GIVEN DATA below:

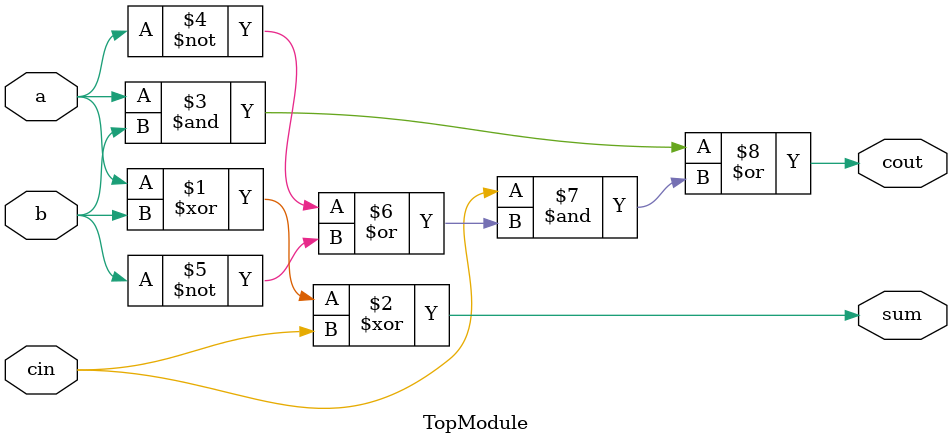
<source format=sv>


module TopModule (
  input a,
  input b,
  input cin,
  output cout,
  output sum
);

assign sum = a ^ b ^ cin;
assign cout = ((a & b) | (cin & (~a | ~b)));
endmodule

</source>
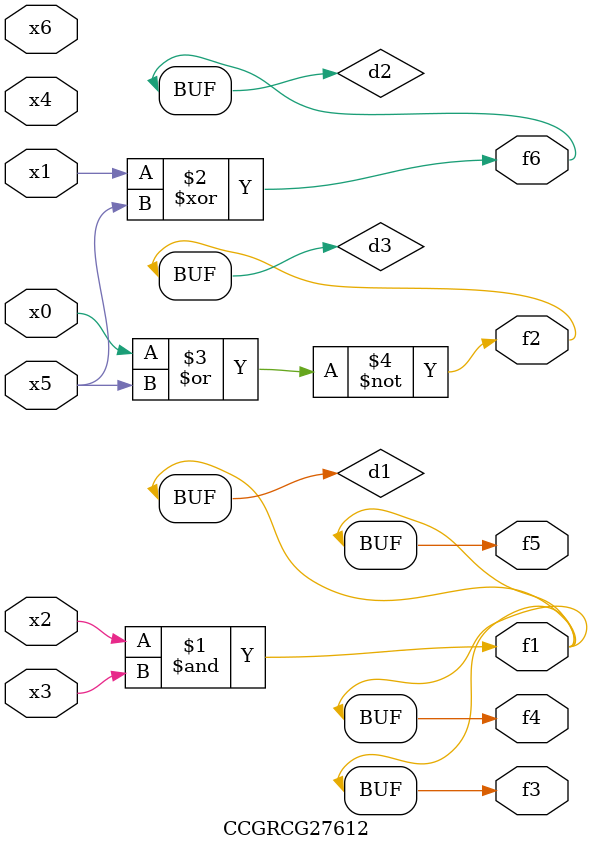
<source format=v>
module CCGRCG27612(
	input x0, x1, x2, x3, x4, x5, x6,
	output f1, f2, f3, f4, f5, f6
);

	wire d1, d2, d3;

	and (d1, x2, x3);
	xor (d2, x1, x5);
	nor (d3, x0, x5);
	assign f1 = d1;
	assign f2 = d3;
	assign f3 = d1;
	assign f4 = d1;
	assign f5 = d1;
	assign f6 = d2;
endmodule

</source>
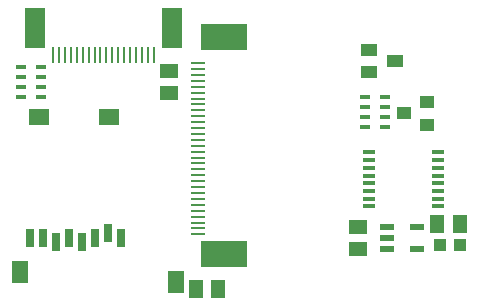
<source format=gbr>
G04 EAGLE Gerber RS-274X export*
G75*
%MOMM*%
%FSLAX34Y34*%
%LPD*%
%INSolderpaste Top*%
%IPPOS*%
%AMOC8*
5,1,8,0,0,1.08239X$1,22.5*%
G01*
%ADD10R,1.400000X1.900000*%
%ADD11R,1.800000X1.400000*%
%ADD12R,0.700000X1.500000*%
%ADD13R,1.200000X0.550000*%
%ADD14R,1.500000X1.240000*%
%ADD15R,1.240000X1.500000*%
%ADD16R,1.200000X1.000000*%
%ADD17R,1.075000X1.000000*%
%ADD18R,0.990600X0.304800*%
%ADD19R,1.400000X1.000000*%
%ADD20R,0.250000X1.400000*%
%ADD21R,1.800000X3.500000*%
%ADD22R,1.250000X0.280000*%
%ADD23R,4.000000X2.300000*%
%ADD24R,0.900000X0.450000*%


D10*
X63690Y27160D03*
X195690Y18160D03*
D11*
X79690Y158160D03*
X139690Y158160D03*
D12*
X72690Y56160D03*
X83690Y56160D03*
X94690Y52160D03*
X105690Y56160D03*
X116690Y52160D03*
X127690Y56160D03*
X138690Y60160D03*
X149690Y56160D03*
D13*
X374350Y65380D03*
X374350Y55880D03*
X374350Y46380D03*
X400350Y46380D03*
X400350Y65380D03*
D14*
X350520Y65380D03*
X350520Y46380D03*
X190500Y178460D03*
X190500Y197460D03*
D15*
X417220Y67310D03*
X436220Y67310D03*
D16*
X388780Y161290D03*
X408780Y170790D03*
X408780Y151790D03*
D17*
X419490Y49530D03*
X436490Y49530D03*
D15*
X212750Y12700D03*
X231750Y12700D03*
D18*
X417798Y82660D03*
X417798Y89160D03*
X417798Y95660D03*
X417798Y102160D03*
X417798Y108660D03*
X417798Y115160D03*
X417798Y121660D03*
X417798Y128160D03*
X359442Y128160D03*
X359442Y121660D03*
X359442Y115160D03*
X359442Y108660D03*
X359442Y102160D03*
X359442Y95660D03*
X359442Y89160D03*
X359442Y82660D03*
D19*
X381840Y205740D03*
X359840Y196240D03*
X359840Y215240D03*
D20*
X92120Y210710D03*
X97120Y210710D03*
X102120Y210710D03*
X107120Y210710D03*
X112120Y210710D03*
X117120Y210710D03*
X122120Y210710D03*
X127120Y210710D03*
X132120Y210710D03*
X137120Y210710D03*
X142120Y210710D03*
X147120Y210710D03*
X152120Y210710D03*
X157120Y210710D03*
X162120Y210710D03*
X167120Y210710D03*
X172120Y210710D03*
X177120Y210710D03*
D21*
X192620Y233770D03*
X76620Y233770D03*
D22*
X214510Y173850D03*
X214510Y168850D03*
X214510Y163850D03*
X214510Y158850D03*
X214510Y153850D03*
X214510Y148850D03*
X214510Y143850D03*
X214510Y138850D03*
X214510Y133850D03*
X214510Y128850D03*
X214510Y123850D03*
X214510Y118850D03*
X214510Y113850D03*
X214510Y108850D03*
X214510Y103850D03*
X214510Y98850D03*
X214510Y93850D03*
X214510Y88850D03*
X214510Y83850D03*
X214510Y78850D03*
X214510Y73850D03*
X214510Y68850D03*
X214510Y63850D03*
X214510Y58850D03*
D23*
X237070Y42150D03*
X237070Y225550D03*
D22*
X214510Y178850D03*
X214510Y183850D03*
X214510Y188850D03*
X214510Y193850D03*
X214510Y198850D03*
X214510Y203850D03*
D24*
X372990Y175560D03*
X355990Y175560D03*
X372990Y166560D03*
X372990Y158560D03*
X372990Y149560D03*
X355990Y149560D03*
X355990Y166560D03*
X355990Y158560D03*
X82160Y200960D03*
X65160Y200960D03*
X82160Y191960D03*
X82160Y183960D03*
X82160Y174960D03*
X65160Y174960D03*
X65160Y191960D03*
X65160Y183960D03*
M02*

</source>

End of GIVEN DATA.

Every record must be copied exactly, with the pictures left out.

<source format=sv>


module TopModule (
  input a,
  input b,
  input cin,
  output cout,
  output sum
);

assign sum = a ^ b ^ cin;
assign cout = ((a & b) | (cin & (~a | ~b)));
endmodule

</source>
<source format=v>
module CCGRCG27612(
	input x0, x1, x2, x3, x4, x5, x6,
	output f1, f2, f3, f4, f5, f6
);

	wire d1, d2, d3;

	and (d1, x2, x3);
	xor (d2, x1, x5);
	nor (d3, x0, x5);
	assign f1 = d1;
	assign f2 = d3;
	assign f3 = d1;
	assign f4 = d1;
	assign f5 = d1;
	assign f6 = d2;
endmodule

</source>
<source format=gbr>
G04 EAGLE Gerber RS-274X export*
G75*
%MOMM*%
%FSLAX34Y34*%
%LPD*%
%INSolderpaste Top*%
%IPPOS*%
%AMOC8*
5,1,8,0,0,1.08239X$1,22.5*%
G01*
%ADD10R,1.400000X1.900000*%
%ADD11R,1.800000X1.400000*%
%ADD12R,0.700000X1.500000*%
%ADD13R,1.200000X0.550000*%
%ADD14R,1.500000X1.240000*%
%ADD15R,1.240000X1.500000*%
%ADD16R,1.200000X1.000000*%
%ADD17R,1.075000X1.000000*%
%ADD18R,0.990600X0.304800*%
%ADD19R,1.400000X1.000000*%
%ADD20R,0.250000X1.400000*%
%ADD21R,1.800000X3.500000*%
%ADD22R,1.250000X0.280000*%
%ADD23R,4.000000X2.300000*%
%ADD24R,0.900000X0.450000*%


D10*
X63690Y27160D03*
X195690Y18160D03*
D11*
X79690Y158160D03*
X139690Y158160D03*
D12*
X72690Y56160D03*
X83690Y56160D03*
X94690Y52160D03*
X105690Y56160D03*
X116690Y52160D03*
X127690Y56160D03*
X138690Y60160D03*
X149690Y56160D03*
D13*
X374350Y65380D03*
X374350Y55880D03*
X374350Y46380D03*
X400350Y46380D03*
X400350Y65380D03*
D14*
X350520Y65380D03*
X350520Y46380D03*
X190500Y178460D03*
X190500Y197460D03*
D15*
X417220Y67310D03*
X436220Y67310D03*
D16*
X388780Y161290D03*
X408780Y170790D03*
X408780Y151790D03*
D17*
X419490Y49530D03*
X436490Y49530D03*
D15*
X212750Y12700D03*
X231750Y12700D03*
D18*
X417798Y82660D03*
X417798Y89160D03*
X417798Y95660D03*
X417798Y102160D03*
X417798Y108660D03*
X417798Y115160D03*
X417798Y121660D03*
X417798Y128160D03*
X359442Y128160D03*
X359442Y121660D03*
X359442Y115160D03*
X359442Y108660D03*
X359442Y102160D03*
X359442Y95660D03*
X359442Y89160D03*
X359442Y82660D03*
D19*
X381840Y205740D03*
X359840Y196240D03*
X359840Y215240D03*
D20*
X92120Y210710D03*
X97120Y210710D03*
X102120Y210710D03*
X107120Y210710D03*
X112120Y210710D03*
X117120Y210710D03*
X122120Y210710D03*
X127120Y210710D03*
X132120Y210710D03*
X137120Y210710D03*
X142120Y210710D03*
X147120Y210710D03*
X152120Y210710D03*
X157120Y210710D03*
X162120Y210710D03*
X167120Y210710D03*
X172120Y210710D03*
X177120Y210710D03*
D21*
X192620Y233770D03*
X76620Y233770D03*
D22*
X214510Y173850D03*
X214510Y168850D03*
X214510Y163850D03*
X214510Y158850D03*
X214510Y153850D03*
X214510Y148850D03*
X214510Y143850D03*
X214510Y138850D03*
X214510Y133850D03*
X214510Y128850D03*
X214510Y123850D03*
X214510Y118850D03*
X214510Y113850D03*
X214510Y108850D03*
X214510Y103850D03*
X214510Y98850D03*
X214510Y93850D03*
X214510Y88850D03*
X214510Y83850D03*
X214510Y78850D03*
X214510Y73850D03*
X214510Y68850D03*
X214510Y63850D03*
X214510Y58850D03*
D23*
X237070Y42150D03*
X237070Y225550D03*
D22*
X214510Y178850D03*
X214510Y183850D03*
X214510Y188850D03*
X214510Y193850D03*
X214510Y198850D03*
X214510Y203850D03*
D24*
X372990Y175560D03*
X355990Y175560D03*
X372990Y166560D03*
X372990Y158560D03*
X372990Y149560D03*
X355990Y149560D03*
X355990Y166560D03*
X355990Y158560D03*
X82160Y200960D03*
X65160Y200960D03*
X82160Y191960D03*
X82160Y183960D03*
X82160Y174960D03*
X65160Y174960D03*
X65160Y191960D03*
X65160Y183960D03*
M02*

</source>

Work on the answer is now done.